Cava de’ Tirreni, RAEE: la miniera urbana che abbiamo già in casa
Vecchi smartphone, caricabatterie, computer, televisori ed elettrodomestici non sono soltanto oggetti da buttare. Quando arrivano a fine vita, possono diventare una preziosa fonte di materiali da recuperare
Quanti apparecchi elettronici abbiamo ancora nei cassetti, negli armadi o in garage? Un vecchio cellulare, un caricabatterie, una piccola radio, un computer ormai superato. Oggetti che spesso rimangono dimenticati per anni.
Quando non possono più essere utilizzati, diventano RAEE, Rifiuti da Apparecchiature Elettriche ed Elettroniche. Ma chiamarli semplicemente “rifiuti” rischia di farci perdere di vista il loro vero valore.
Una miniera nascosta negli apparecchi
Plastica, ferro, rame, alluminio e altri materiali possono essere recuperati attraverso i corretti processi di trattamento. Alcune apparecchiature possono contenere anche materie prime critiche e strategiche, comprese le terre rare, utilizzate in numerose tecnologie moderne.
È il principio dell’economia circolare: ciò che per noi è diventato inutilizzabile può rappresentare una risorsa per nuovi processi produttivi.
Dopo la raccolta, i RAEE vengono avviati a impianti autorizzati, dove vengono selezionati e trattati per separare le diverse componenti. I materiali recuperabili possono così diventare materie prime seconde, riducendo il ricorso a nuove risorse.
Perché è importante raccoglierli correttamente
Un apparecchio elettronico contiene materiali che hanno richiesto energia, lavoro e materie prime per essere prodotti. Recuperarli significa evitare che queste risorse vadano sprecate.
Quando invece un apparecchio viene abbandonato o conferito nel posto sbagliato, si perdono due opportunità: gestire correttamente componenti che possono richiedere trattamenti specifici e recuperare materiali ancora utili.
La raccolta dei RAEE, quindi, non è soltanto una questione ambientale. È anche un modo per conservare risorse e favorire un’economia più circolare.
A Cava de’ Tirreni la raccolta c’è
A Cava de’ Tirreni Metellia Servizi mette a disposizione diversi canali per il corretto conferimento dei RAEE.
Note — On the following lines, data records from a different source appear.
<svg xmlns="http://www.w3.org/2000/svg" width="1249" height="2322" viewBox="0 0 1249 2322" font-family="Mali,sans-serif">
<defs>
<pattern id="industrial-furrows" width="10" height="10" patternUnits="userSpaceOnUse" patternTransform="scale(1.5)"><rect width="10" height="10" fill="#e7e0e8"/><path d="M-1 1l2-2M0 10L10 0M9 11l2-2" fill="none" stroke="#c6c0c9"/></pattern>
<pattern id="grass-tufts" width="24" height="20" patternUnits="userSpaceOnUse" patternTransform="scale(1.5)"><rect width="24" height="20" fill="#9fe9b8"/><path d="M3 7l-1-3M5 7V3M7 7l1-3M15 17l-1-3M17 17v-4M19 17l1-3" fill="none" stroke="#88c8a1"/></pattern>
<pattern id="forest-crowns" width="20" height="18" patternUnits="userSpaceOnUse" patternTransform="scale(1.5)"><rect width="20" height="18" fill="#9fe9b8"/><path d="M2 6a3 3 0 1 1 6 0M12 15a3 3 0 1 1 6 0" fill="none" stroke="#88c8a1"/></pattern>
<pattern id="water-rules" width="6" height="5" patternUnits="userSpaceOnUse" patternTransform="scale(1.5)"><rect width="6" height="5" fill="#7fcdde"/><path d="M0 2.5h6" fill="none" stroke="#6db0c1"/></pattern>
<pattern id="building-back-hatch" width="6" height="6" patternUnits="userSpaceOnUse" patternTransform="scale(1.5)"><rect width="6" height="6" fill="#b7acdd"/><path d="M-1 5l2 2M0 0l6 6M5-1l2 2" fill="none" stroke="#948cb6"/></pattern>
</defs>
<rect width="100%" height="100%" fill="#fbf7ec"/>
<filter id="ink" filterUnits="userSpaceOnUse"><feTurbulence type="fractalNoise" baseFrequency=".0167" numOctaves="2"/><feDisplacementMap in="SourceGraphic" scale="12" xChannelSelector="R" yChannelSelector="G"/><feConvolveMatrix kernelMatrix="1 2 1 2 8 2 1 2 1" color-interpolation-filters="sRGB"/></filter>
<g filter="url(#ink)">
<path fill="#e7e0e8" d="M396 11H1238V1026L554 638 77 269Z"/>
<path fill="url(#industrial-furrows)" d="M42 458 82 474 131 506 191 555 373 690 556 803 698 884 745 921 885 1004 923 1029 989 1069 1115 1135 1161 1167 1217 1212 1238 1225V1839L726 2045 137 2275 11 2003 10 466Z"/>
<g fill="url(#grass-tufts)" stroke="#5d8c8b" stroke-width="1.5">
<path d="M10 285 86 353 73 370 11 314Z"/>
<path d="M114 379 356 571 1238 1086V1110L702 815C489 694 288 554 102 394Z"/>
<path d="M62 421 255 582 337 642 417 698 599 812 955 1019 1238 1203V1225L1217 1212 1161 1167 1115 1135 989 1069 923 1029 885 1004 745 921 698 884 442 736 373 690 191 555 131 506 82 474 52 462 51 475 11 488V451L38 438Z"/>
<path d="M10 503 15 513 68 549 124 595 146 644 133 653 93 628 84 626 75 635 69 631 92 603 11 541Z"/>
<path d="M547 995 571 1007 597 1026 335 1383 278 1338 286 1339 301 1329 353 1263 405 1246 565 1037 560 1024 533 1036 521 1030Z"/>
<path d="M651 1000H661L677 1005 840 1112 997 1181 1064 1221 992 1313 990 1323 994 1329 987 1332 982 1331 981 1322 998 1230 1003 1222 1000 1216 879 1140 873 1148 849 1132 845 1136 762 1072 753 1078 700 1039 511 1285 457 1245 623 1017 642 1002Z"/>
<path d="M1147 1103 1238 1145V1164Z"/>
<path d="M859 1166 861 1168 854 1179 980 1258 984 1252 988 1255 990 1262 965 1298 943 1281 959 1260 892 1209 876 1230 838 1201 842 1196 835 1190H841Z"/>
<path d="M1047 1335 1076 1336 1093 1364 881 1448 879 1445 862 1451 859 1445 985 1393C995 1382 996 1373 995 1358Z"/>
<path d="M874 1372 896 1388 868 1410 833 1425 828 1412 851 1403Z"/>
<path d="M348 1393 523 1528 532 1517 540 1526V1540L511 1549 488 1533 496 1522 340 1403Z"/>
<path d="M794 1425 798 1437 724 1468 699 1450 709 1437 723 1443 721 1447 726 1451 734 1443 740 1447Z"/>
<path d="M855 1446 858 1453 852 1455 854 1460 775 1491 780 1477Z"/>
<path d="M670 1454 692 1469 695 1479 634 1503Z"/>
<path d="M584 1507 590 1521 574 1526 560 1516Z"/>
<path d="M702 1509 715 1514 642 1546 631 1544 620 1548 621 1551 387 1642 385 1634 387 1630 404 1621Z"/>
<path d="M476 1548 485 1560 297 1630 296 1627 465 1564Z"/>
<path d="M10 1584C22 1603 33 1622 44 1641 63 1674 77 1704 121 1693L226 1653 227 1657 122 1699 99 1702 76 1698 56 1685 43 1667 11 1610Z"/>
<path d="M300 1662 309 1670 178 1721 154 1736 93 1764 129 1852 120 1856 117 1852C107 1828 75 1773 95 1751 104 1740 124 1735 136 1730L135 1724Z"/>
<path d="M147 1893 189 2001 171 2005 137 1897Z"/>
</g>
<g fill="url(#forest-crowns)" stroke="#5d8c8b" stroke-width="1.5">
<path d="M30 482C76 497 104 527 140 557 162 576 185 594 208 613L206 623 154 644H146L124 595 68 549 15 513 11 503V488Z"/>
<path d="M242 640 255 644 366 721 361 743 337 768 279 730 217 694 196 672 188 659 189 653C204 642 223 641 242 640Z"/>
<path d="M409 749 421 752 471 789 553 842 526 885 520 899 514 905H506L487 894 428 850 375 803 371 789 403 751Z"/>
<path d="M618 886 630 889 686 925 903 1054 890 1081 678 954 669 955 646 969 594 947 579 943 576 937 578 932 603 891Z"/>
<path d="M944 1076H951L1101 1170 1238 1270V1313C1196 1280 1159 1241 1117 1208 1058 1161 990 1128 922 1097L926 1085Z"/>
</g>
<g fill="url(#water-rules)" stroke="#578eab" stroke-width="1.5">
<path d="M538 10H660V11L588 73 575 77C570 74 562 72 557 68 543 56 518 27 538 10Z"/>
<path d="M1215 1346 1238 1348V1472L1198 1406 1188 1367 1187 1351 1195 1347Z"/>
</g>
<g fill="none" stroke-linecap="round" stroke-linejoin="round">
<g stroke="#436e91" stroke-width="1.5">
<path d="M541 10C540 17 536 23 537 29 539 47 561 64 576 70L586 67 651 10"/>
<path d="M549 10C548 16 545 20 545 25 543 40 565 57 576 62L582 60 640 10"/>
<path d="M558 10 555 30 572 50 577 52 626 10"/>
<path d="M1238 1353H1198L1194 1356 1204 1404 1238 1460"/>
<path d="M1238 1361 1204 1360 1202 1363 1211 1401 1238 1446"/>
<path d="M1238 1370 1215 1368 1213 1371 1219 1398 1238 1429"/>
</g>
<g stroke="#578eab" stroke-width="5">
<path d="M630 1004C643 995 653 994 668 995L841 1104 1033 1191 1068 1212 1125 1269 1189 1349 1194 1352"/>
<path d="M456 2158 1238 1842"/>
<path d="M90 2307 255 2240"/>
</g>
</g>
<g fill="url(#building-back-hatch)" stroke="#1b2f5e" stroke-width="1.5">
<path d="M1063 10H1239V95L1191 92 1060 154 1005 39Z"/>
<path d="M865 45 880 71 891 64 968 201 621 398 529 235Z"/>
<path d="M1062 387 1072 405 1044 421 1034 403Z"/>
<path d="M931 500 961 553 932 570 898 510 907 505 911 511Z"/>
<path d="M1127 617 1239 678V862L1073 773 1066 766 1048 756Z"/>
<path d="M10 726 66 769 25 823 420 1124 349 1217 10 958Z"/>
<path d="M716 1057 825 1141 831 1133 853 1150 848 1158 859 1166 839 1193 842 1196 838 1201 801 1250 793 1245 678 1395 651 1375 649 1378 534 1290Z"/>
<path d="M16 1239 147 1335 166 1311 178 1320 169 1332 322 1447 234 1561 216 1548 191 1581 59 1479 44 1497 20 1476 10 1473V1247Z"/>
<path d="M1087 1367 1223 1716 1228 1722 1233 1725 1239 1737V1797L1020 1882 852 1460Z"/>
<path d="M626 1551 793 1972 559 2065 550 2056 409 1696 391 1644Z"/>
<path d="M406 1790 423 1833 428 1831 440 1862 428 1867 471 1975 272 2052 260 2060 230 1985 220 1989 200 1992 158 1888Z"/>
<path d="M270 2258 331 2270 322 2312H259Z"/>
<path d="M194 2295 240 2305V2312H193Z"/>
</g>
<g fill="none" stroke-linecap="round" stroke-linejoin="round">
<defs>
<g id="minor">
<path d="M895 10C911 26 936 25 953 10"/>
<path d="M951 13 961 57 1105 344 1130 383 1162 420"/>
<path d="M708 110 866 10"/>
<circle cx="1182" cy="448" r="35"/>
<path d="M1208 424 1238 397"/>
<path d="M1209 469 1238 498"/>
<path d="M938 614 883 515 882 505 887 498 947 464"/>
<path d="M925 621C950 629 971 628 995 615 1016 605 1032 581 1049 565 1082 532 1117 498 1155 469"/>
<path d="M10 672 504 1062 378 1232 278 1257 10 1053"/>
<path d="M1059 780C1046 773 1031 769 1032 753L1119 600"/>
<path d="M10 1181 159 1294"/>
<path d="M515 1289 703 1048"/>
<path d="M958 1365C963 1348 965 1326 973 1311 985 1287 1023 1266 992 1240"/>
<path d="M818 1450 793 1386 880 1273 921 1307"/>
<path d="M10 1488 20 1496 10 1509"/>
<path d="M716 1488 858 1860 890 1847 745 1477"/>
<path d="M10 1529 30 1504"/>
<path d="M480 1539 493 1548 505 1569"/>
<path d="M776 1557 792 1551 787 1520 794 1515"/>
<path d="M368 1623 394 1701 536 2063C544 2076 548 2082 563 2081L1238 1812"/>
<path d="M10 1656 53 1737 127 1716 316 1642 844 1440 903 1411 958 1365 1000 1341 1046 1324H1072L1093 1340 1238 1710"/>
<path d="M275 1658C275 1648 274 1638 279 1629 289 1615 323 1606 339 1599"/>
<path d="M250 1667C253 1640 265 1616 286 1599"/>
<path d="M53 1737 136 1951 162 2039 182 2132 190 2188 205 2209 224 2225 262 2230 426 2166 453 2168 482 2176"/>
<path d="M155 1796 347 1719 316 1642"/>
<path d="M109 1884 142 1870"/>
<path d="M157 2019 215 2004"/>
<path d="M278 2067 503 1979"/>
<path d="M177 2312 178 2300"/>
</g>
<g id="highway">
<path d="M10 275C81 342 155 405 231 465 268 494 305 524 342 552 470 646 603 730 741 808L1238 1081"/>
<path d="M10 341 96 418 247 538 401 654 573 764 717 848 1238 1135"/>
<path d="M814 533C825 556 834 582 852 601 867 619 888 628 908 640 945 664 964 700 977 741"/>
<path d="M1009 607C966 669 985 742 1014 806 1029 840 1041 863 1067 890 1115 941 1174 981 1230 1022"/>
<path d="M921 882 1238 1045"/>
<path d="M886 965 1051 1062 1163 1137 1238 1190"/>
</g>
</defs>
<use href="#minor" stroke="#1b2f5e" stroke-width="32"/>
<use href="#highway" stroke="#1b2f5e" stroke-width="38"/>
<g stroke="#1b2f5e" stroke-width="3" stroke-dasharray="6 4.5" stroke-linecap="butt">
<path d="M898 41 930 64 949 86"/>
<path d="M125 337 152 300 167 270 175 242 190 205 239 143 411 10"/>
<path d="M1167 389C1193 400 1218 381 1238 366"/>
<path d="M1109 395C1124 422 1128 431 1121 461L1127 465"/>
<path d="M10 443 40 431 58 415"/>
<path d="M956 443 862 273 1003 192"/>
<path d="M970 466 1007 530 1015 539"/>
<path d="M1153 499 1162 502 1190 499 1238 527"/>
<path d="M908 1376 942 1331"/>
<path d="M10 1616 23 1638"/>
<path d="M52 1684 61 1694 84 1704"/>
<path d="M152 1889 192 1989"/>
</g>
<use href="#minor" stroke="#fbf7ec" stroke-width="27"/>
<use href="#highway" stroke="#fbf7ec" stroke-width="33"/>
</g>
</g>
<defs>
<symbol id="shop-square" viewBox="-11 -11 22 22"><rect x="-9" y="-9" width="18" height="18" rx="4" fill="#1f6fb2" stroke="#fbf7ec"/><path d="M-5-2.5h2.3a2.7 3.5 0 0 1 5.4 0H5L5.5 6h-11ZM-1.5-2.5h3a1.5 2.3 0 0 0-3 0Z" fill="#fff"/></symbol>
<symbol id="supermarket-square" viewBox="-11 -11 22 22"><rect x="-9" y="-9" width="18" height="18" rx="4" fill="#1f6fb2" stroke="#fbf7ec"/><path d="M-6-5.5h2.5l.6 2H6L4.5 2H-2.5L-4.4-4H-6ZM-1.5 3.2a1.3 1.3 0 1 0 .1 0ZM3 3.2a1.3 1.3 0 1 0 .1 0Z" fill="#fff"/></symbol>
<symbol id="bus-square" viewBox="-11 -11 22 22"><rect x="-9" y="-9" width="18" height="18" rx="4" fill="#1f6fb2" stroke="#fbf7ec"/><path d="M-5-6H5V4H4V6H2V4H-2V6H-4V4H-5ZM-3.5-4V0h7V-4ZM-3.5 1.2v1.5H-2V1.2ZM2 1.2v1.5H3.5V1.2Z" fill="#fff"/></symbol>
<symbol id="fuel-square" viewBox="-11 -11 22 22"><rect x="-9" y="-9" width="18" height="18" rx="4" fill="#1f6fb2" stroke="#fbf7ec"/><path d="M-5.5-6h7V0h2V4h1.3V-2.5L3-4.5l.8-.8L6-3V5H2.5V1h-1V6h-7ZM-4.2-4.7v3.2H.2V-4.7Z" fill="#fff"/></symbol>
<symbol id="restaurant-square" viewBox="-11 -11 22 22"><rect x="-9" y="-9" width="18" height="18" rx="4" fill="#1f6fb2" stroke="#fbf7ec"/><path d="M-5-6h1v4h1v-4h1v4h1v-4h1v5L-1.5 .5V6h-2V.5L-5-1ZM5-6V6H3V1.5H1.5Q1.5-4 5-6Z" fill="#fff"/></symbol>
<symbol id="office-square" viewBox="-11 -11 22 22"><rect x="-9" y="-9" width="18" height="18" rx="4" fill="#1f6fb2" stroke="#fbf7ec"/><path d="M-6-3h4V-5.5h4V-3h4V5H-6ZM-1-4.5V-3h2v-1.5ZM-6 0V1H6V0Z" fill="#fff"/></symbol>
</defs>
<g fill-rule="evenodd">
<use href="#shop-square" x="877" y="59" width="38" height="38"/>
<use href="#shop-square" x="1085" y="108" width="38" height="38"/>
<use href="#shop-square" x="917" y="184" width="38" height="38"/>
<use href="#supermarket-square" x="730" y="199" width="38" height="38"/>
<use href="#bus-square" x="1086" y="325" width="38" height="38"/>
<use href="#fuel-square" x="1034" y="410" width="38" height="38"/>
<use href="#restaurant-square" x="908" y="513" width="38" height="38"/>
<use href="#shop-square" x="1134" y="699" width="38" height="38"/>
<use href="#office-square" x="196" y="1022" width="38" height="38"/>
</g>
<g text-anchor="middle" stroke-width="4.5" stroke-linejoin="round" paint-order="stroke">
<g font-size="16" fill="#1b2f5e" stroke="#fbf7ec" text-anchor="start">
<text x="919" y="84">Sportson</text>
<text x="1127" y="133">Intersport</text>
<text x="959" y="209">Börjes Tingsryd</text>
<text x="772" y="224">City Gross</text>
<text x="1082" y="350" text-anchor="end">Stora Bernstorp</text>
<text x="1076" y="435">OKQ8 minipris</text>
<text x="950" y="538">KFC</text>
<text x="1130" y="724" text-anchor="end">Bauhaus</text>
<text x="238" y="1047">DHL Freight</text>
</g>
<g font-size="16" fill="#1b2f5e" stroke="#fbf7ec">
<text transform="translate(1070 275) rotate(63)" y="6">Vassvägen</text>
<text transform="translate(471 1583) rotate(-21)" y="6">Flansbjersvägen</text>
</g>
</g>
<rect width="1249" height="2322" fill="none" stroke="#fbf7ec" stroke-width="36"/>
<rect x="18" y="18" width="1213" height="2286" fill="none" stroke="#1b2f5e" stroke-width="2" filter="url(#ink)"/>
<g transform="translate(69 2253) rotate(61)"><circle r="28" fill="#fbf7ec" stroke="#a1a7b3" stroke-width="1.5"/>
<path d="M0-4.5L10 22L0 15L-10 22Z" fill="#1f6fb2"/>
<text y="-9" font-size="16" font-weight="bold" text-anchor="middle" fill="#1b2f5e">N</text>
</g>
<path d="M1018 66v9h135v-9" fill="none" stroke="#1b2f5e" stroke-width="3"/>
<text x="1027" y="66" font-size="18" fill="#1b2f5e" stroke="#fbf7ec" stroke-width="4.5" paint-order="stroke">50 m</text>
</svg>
Metellia Servizi offre ai cittadini la possibilità di non abbandonare questi rifiuti e di avviarli al corretto recupero.
Prima del riciclo, riuso e riparazione
C’è però una regola ancora più importante: il riciclo dovrebbe arrivare dopo il riuso e la riparazione.
Se un apparecchio può ancora essere utilizzato, è preferibile allungarne la vita attraverso manutenzione, riparazione o riutilizzo. Solo quando non è più possibile recuperarlo diventa fondamentale conferirlo nel corretto circuito dei RAEE.
La miniera urbana è nelle nostre case
Un vecchio smartphone non è soltanto un dispositivo superato. È anche un contenitore di materiali che hanno richiesto energia, lavoro ed estrazione per essere trasformati nel prodotto che abbiamo acquistato.
Lo stesso vale per un caricabatterie, un piccolo elettrodomestico o un computer che non utilizziamo più.
Per questo possiamo guardare ai RAEE in modo diverso: non soltanto come rifiuti, ma come una miniera urbana.
Una miniera che non dobbiamo andare a cercare lontano: è già nelle nostre case, nei nostri cassetti e nei nostri garage.
La sfida dell’economia circolare è fare in modo che queste risorse non vadano sprecate.
E tutto può cominciare da un gesto semplice: prendere quel vecchio dispositivo che non utilizziamo più e conferirlo nel posto giusto.